L’employeur ne peut pas annuler la sanction prononcée à un.e salarié.e pour lui imposer une sanction plus sévère pour les mêmes faits.
- Le principe du contradictoire : le.la salarié.e doit être convoqué.e à un entretien préalable, au cours duquel l’employeur recueille les explications du.de la salarié.e.
- Le principe de proportionnalité : un tel principe doit être respecté entre la faute et la sanction.
- Le principe de transparence : une sanction disciplinaire doit être écrite, motivée et notifiée au.à la salarié.e (L. 1332-2 du Code du travail).
La rétrogradation
Il faut distinguer l’offre de rétrogradation de la rétrogradation définitive :
- L’offre de rétrogradation n’est pas une sanction car elle est soumise à l’acceptation du.de la salarié.e. En cas de refus, l’employeur peut prendre une autre sanction.
- La rétrogradation acceptée par le.la salarié.e constitue une sanction disciplinaire.
La mise à pied conservatoire
La mise à pied conservatoire est une suspension du contrat de travail imposée par l’employeur lorsque les faits reprochés ont rendu indispensable une telle mesure conservatoire.
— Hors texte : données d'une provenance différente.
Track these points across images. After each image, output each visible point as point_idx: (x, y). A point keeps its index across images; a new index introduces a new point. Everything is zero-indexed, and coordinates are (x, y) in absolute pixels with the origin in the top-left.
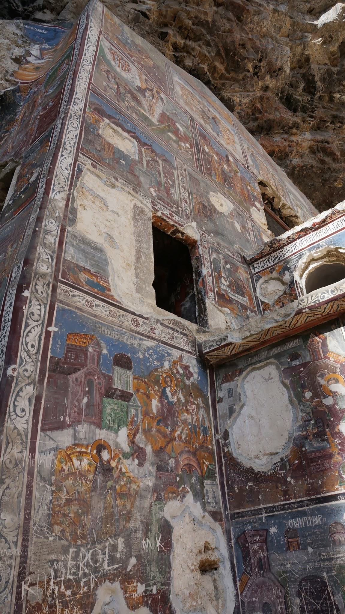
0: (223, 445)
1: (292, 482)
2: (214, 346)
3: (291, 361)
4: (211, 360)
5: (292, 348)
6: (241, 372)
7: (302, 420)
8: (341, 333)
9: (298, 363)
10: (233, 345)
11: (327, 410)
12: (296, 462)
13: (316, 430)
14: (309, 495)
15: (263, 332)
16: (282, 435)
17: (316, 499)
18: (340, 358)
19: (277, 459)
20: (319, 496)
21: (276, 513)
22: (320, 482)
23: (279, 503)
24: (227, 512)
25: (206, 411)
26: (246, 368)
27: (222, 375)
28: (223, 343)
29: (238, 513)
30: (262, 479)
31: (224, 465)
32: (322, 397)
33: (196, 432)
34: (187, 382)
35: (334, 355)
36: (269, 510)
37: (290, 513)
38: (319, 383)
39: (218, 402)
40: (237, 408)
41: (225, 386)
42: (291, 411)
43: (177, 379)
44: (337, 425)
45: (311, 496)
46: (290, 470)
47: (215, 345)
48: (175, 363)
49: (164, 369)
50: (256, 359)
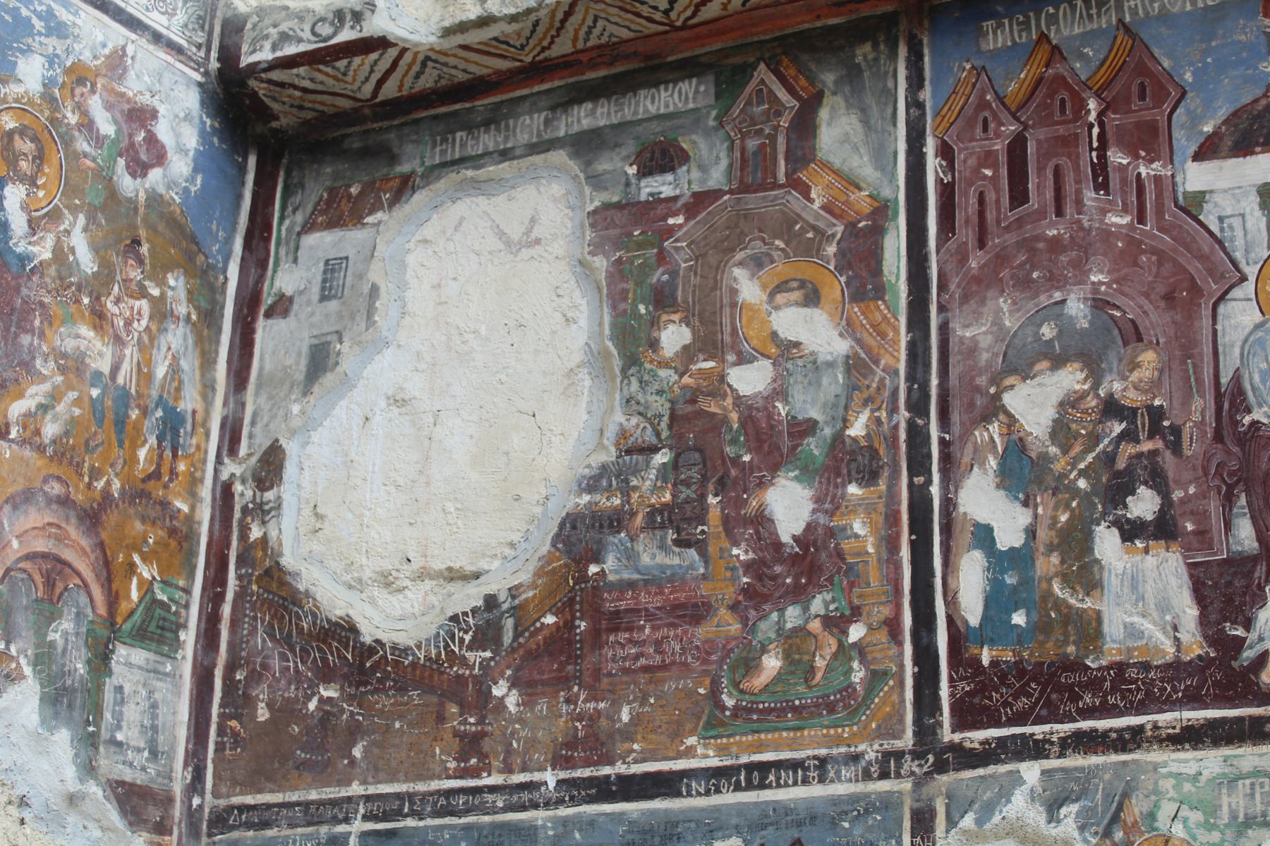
0: (245, 510)
1: (512, 702)
2: (300, 40)
3: (644, 172)
4: (275, 106)
5: (659, 117)
6: (405, 187)
7: (617, 444)
8: (890, 84)
9: (667, 192)
10: (392, 53)
11: (734, 416)
12: (550, 619)
13: (667, 497)
14: (568, 763)
15: (543, 13)
16: (518, 498)
17: (591, 781)
18: (854, 196)
19: (468, 597)
20: (607, 770)
21: (410, 822)
22: (625, 716)
23: (435, 785)
24: (196, 801)
25: (199, 340)
26: (433, 173)
27: (314, 192)
28: (346, 35)
29: (242, 808)
30: (387, 676)
31: (230, 596)
32: (731, 358)
33: (120, 422)
34: (127, 184)
35: (830, 178)
36: (384, 808)
37: (468, 828)
38: (734, 292)
39: (268, 315)
40: (347, 351)
41: (321, 243)
42: (585, 398)
43: (73, 156)
44: (762, 484)
45: (574, 767)
46: (513, 650)
47: (307, 34)
48: (79, 76)
49: (15, 89)
50: (488, 141)
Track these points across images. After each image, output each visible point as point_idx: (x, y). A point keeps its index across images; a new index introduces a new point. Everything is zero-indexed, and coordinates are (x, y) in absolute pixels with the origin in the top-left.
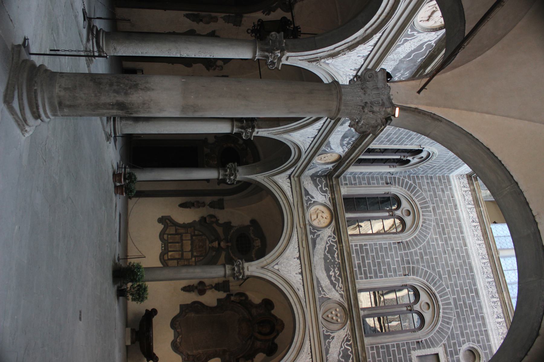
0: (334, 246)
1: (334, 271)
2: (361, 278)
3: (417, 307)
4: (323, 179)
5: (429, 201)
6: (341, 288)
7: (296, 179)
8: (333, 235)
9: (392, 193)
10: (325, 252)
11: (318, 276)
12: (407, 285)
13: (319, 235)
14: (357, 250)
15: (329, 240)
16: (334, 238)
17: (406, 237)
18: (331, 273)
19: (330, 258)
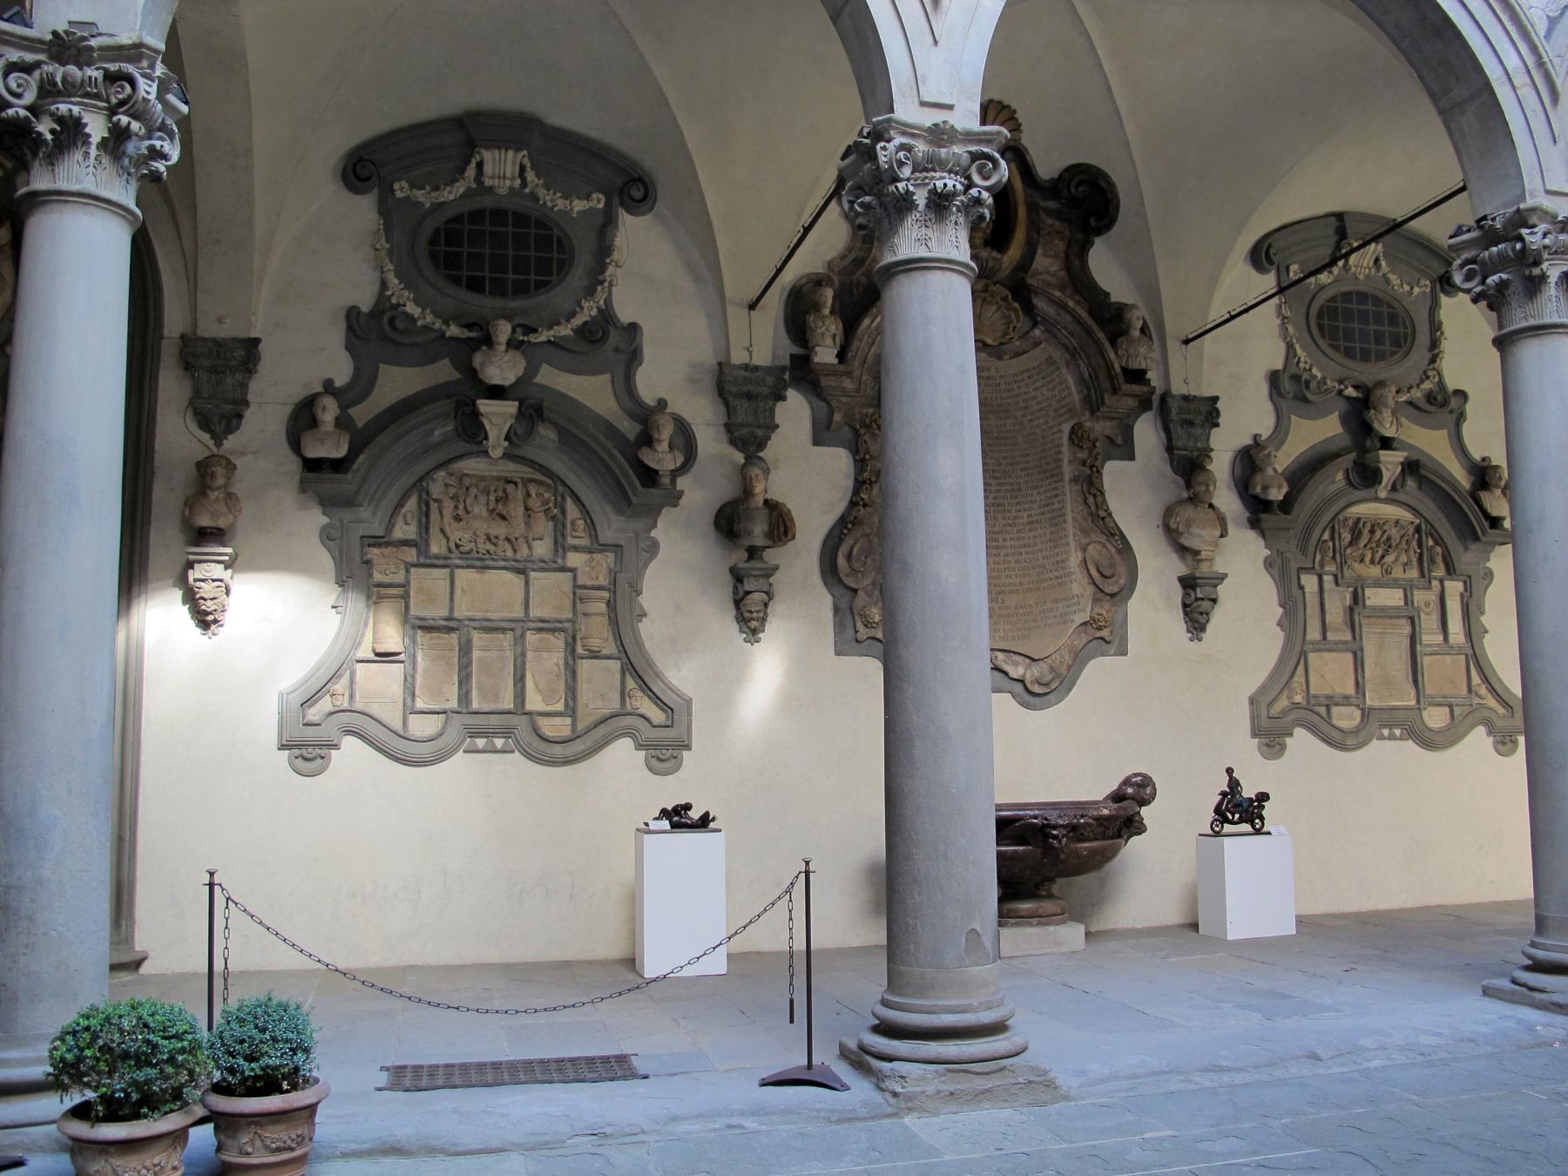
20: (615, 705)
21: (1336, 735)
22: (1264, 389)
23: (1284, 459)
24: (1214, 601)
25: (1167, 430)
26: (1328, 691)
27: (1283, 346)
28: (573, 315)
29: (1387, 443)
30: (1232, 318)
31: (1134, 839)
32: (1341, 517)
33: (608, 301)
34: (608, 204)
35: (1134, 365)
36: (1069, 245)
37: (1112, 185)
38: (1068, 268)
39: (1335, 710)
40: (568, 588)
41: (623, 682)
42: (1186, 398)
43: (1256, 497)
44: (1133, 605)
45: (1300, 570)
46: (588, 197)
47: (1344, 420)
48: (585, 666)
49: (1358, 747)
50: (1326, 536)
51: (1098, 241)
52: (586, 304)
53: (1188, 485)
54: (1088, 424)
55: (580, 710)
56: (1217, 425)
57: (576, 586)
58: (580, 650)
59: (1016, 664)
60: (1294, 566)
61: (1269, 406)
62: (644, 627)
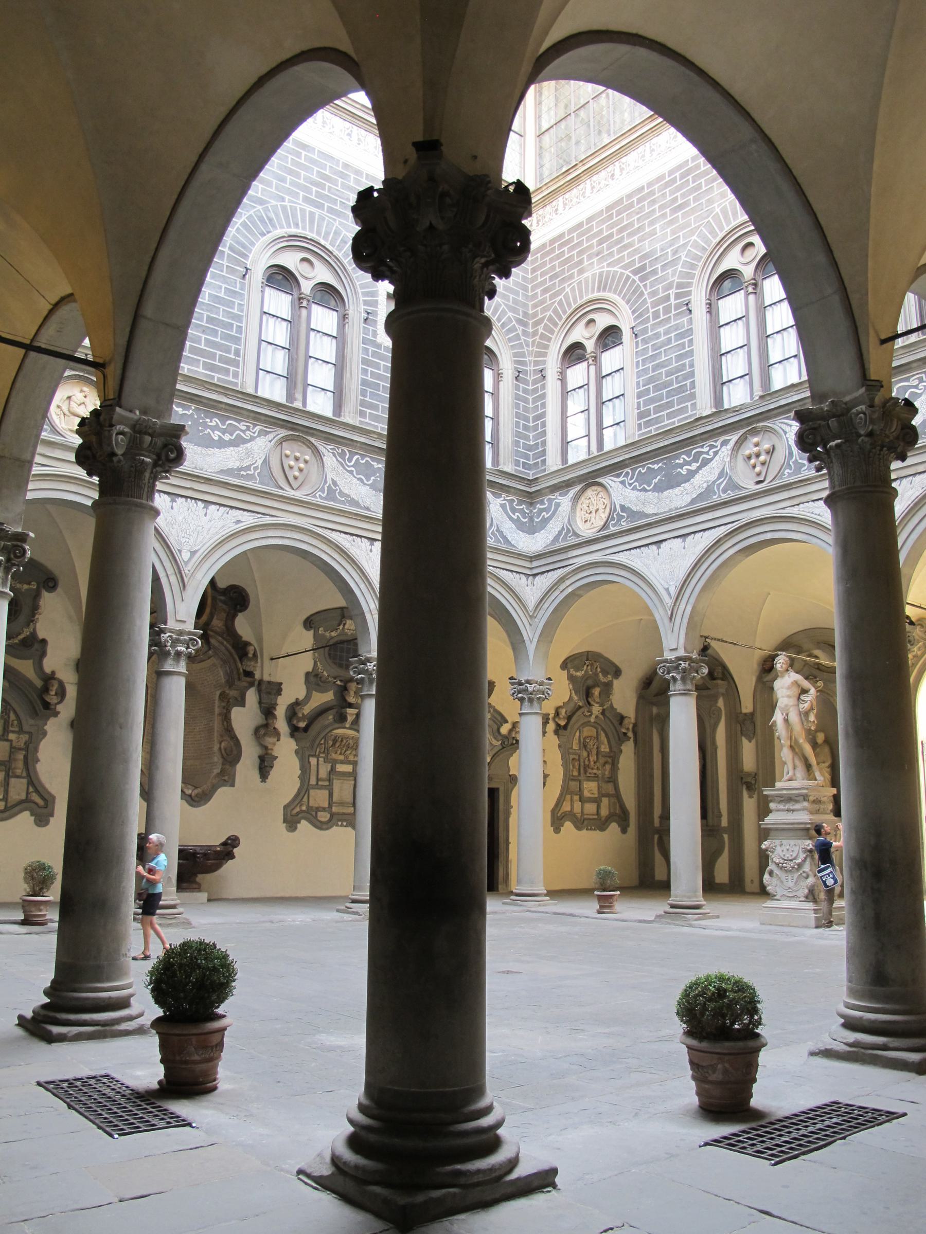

Aucune sanction définitive relative à ces faits ne peut être prise sans que la procédure précitée ait été respectée (L.1332-3 du Code du travail).
La mise à pied conservatoire se distingue de la mise à pied disciplinaire : la première est une mesure d’attente, prononcée dans l’attente d’une décision disciplinaire définitive, alors que la seconde constitue une sanction disciplinaire et a un caractère définitif.
La contestation d’une sanction
Dans tous les cas (même à la suite d’un avertissement), le.la salarié.e a tout intérêt à présenter ses explications à l’employeur, par écrit ou par l’intermédiaire des représentant.e.s du personnel.
Si le.la salarié.e s’estime injustement ou trop lourdement sanctionné.e, il.elle peut saisir le conseil de prud’hommes.
Celui-ci est, en effet, seul compétent pour apprécier :
- la régularité de la procédure disciplinaire ;
- la qualification du fait fautif qui justifie la sanction ;
- la proportionnalité de la sanction au fait fautif.
Il peut annuler la sanction, sauf s’il s’agit d’un licenciement pour lequel d’autres règles sont applicables. L’annulation peut intervenir en présence d’une sanction irrégulière en la forme, injustifiée, ou disproportionnée à la faute commise (L. 1333-2 du Code du travail).
La charge de la preuve repose sur l’employeur. Si un doute subsiste, il profite au.à la salarié.e (L. 1333-1 et s. du Code du travail).
Le délai de prescription
Aucun fait fautif ne peut à lui seul donner lieu à sanction, passé un délai de deux mois à compter du jour où l’employeur en a eu connaissance, sauf en cas de poursuites pénales (L.1332-4 du Code du travail).
Deux limites :
- L’employeur peut prendre en considération un fait antérieur lorsque le comportement fautif se poursuit.
- Les poursuites pénales interrompent la prescription (L. 1332-4 du Code du travail).
De même, aucune sanction antérieure de plus de trois ans à l’engagement des poursuites disciplinaires ne peut être invoquée à l’appui d’une nouvelle sanction (L. 1332-5 du Code du travail).